La direttrice de La Nazione Agnese Pini
La direttrice de La Nazione Agnese Pini

Firenze, 26 marzo 2020 - Nei racconti dei miei nonni, gli americani che arrivavano a liberarci dal nazifascismo hanno sempre le tasche piene di squisite barrette di cioccolato Hershey da regalare con larghi sorrisi e quell’accento che ce li ha resi prima alleati, poi amici, poi miti di un immaginario collettivo destinato a durare generazioni. Vedendo in questi giorni le foto degli aerei cinesi pieni di medici rassicuranti, e poi di mascherine e di caschi per la respirazione – non ultima la delegazione sbarcata ieri a Malpensa per la Toscana – ho ripensato ai racconti sui soldati a stelle e strisce: e il parallelismo con l’oggi riesce fin troppo facile.

Una cosa sola mancava alla Cina, che da tempo ha conquistato un indiscusso primato economico mondiale: la capacità di fare breccia in quello stesso immaginario collettivo che conquista i popoli molto più della moneta e dell’industria. Parlo di film, cibo, canzoni e tutto ciò che fa «way of life». La Cina è ancora percepita in occidente con diffidenza se non proprio con sprezzante pregiudizio. Vi ricordate la gaffe del governatore Zaia sui «cinesi che mangiano topi vivi»? È appena di qualche giorno fa. Ebbene: oggi l’impressione è che il grande vuoto lasciato dai neo isolazionisti Usa e dalla stanca Ue nella gestione di questa crisi non a torto da molti chiamata guerra – «la terza guerra mondiale» – possa essere riempito dalla super potenza che per prima è uscita, o dice di essere uscita, dall’incubo coronavirus.

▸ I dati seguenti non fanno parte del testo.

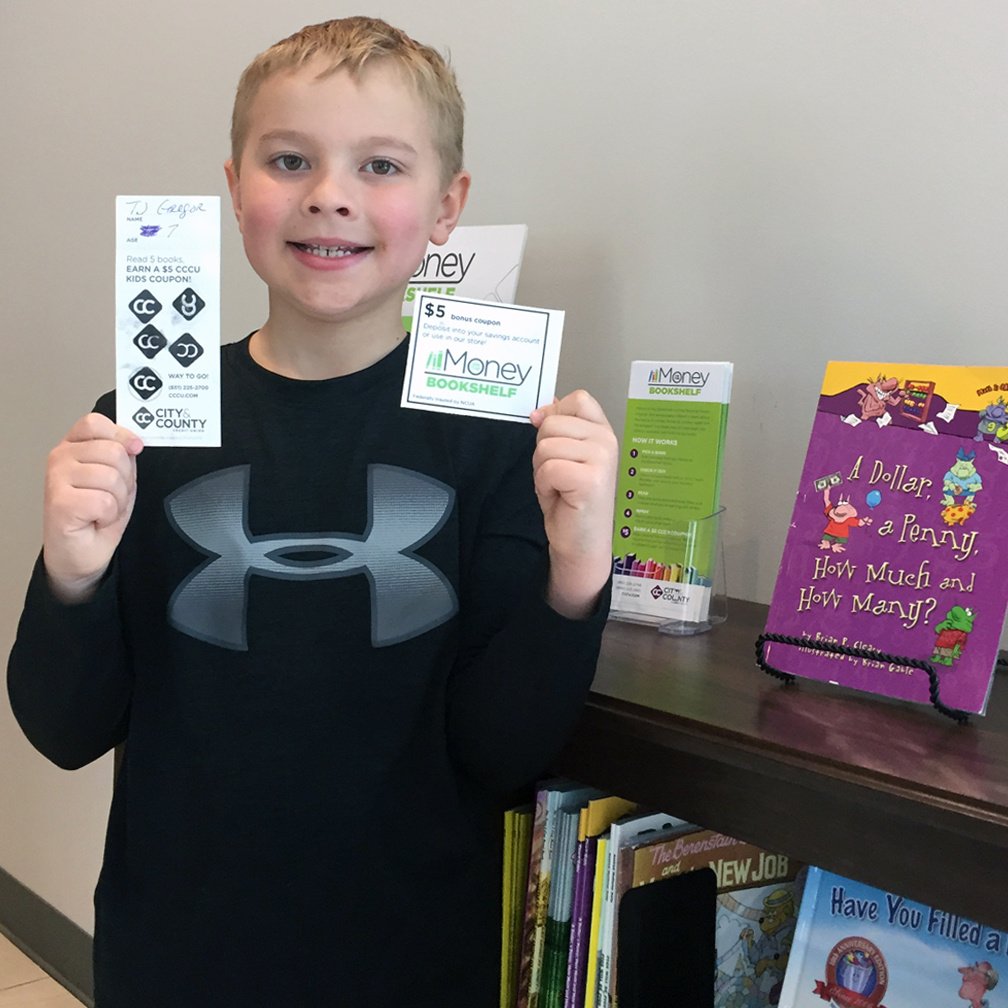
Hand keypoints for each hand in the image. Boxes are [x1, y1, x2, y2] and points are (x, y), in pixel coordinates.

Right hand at [43, 413, 143, 603]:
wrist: (81, 554)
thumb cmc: (97, 515)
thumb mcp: (118, 479)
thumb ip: (122, 456)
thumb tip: (134, 442)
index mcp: (73, 447)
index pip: (96, 423)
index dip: (122, 435)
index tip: (134, 448)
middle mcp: (60, 458)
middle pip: (113, 451)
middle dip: (125, 478)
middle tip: (111, 495)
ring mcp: (56, 479)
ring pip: (111, 477)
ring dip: (117, 499)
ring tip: (102, 508)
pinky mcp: (60, 502)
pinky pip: (104, 500)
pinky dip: (109, 515)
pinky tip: (96, 519)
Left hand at [530, 390, 617, 618]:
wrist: (581, 543)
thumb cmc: (571, 502)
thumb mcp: (563, 456)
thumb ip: (557, 429)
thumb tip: (542, 408)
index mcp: (603, 432)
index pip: (578, 399)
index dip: (555, 415)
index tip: (552, 438)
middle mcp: (607, 441)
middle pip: (552, 423)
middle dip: (543, 450)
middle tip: (558, 475)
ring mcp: (602, 459)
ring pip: (546, 445)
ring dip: (542, 470)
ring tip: (560, 487)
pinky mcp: (591, 479)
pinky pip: (548, 468)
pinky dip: (544, 485)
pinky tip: (559, 497)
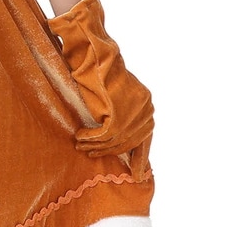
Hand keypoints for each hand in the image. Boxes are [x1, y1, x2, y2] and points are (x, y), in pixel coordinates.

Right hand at [46, 0, 153, 177]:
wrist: (92, 51)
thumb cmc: (95, 71)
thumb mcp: (109, 97)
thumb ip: (116, 116)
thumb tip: (114, 142)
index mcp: (147, 105)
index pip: (146, 138)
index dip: (140, 158)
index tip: (138, 175)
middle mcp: (147, 108)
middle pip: (128, 142)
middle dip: (106, 152)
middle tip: (87, 152)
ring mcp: (135, 110)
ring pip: (115, 141)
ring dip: (95, 146)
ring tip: (79, 144)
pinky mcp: (121, 111)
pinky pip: (106, 136)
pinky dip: (91, 139)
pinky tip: (79, 137)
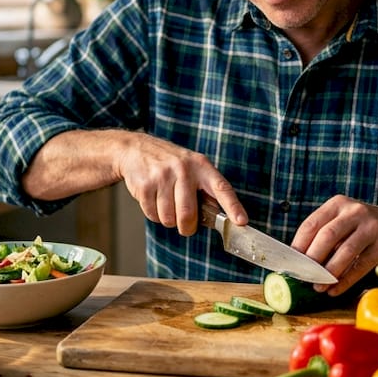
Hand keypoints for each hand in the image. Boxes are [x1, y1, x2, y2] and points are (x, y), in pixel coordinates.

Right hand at [116, 133, 247, 235]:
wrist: (136, 149)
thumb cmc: (170, 164)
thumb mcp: (193, 168)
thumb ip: (206, 190)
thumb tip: (221, 218)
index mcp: (202, 166)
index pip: (221, 188)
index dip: (233, 206)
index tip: (241, 222)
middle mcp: (184, 169)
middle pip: (188, 214)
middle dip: (187, 227)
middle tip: (186, 225)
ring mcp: (163, 176)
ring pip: (168, 219)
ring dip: (168, 220)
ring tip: (166, 203)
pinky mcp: (146, 185)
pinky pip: (153, 215)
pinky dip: (154, 215)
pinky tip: (153, 199)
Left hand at [290, 195, 377, 296]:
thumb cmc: (361, 229)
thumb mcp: (343, 222)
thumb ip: (323, 236)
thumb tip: (297, 263)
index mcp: (338, 204)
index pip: (311, 224)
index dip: (298, 246)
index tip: (291, 264)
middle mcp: (355, 212)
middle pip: (327, 236)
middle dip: (312, 260)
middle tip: (304, 278)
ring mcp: (371, 227)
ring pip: (345, 252)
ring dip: (329, 273)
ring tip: (318, 287)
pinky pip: (361, 266)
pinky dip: (346, 281)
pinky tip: (335, 290)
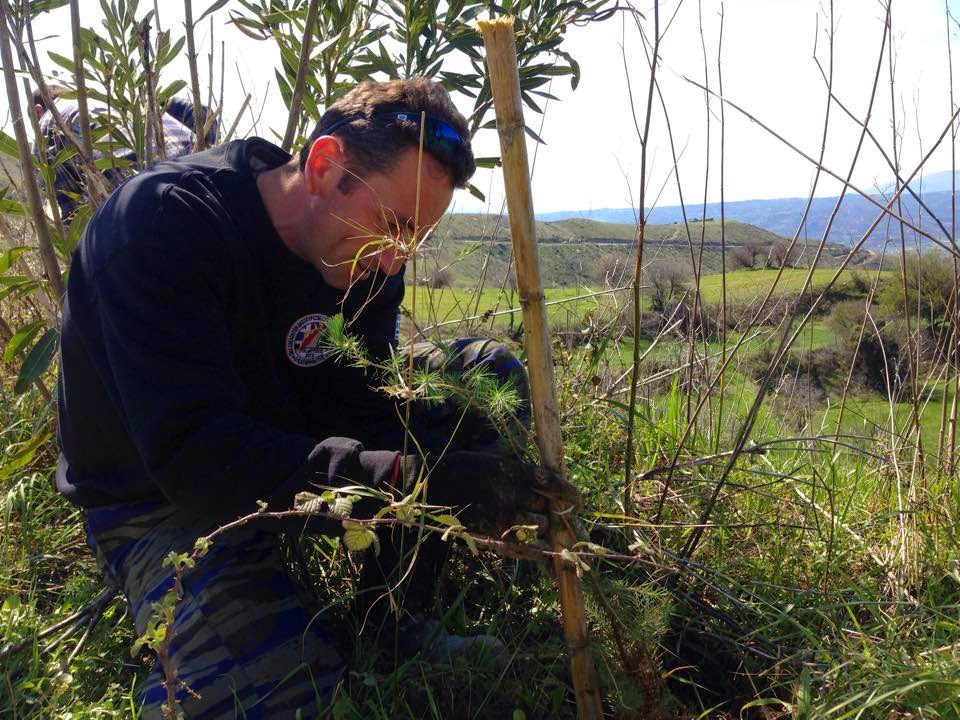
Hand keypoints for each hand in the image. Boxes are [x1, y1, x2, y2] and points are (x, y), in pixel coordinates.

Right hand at [399, 451, 579, 535]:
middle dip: (553, 510)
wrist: (431, 488)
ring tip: (538, 526)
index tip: (578, 500)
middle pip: (548, 506)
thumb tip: (546, 482)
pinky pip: (524, 547)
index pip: (552, 482)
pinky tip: (543, 554)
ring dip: (543, 527)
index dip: (569, 492)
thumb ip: (518, 472)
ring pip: (540, 525)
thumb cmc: (461, 469)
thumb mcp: (492, 461)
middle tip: (553, 513)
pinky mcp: (493, 534)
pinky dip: (536, 552)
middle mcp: (512, 493)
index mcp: (512, 470)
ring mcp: (503, 516)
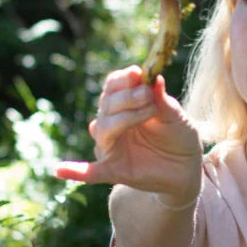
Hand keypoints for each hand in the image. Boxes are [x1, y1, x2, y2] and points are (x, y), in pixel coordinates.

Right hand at [55, 66, 201, 203]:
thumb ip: (164, 101)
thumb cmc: (179, 137)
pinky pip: (91, 172)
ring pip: (104, 128)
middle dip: (128, 96)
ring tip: (149, 112)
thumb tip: (154, 78)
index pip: (113, 86)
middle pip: (107, 104)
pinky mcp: (114, 170)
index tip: (139, 73)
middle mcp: (113, 123)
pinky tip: (59, 170)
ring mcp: (111, 147)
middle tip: (150, 95)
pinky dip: (76, 172)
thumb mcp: (178, 117)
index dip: (123, 79)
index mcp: (125, 105)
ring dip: (124, 118)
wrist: (187, 169)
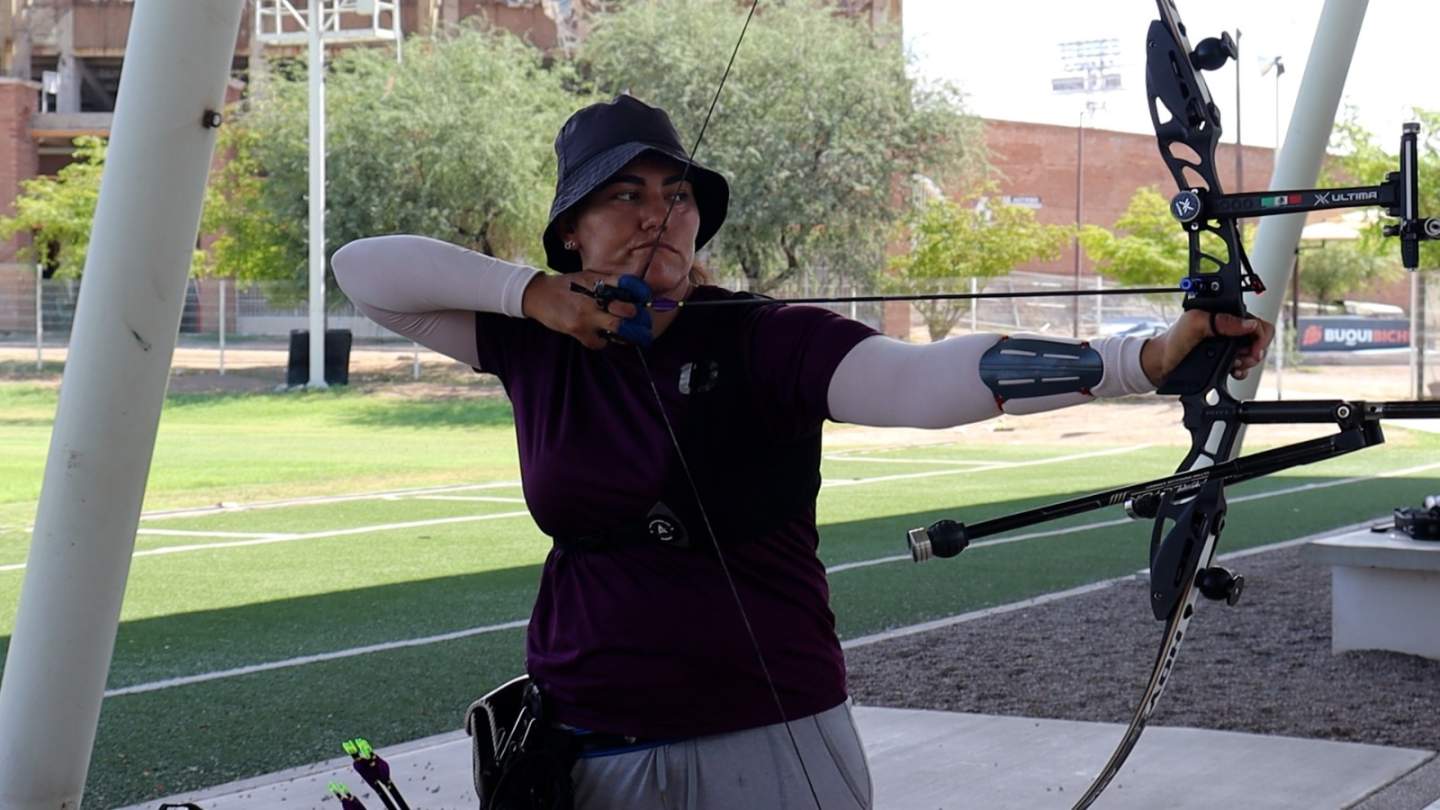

La Cina di Xi Jinping sta portando avanti un’operazione umanitaria nei confronti dell’Italia che si tradurrà in una grande operazione culturale: a dramma finito, nella nostra memoria collettiva resteranno i medici cinesi con i loro sorrisi, le loro rassicurazioni e quella straordinaria scritta sui pacchi di mascherine, accanto alle due bandiere vicine, quella italiana e quella cinese: «Siamo onde dello stesso mare, foglie dello stesso albero, fiori dello stesso giardino». Quasi meglio della cioccolata Hershey. Tutto ciò avrà delle conseguenze: non parlo tanto o solo degli equilibri geopolitici e degli scambi economici internazionali. Parlo di come noi, persone comuni, guarderemo i cinesi dopo questo loro sforzo. Dal «virus cinese» – come si ostina a dire Trump – al «ci hanno aiutato i cinesi» il passo è meno lungo di come sembra. Del resto per vincere una guerra a volte è più utile una mascherina, o un pezzo di cioccolata, che un carro armato.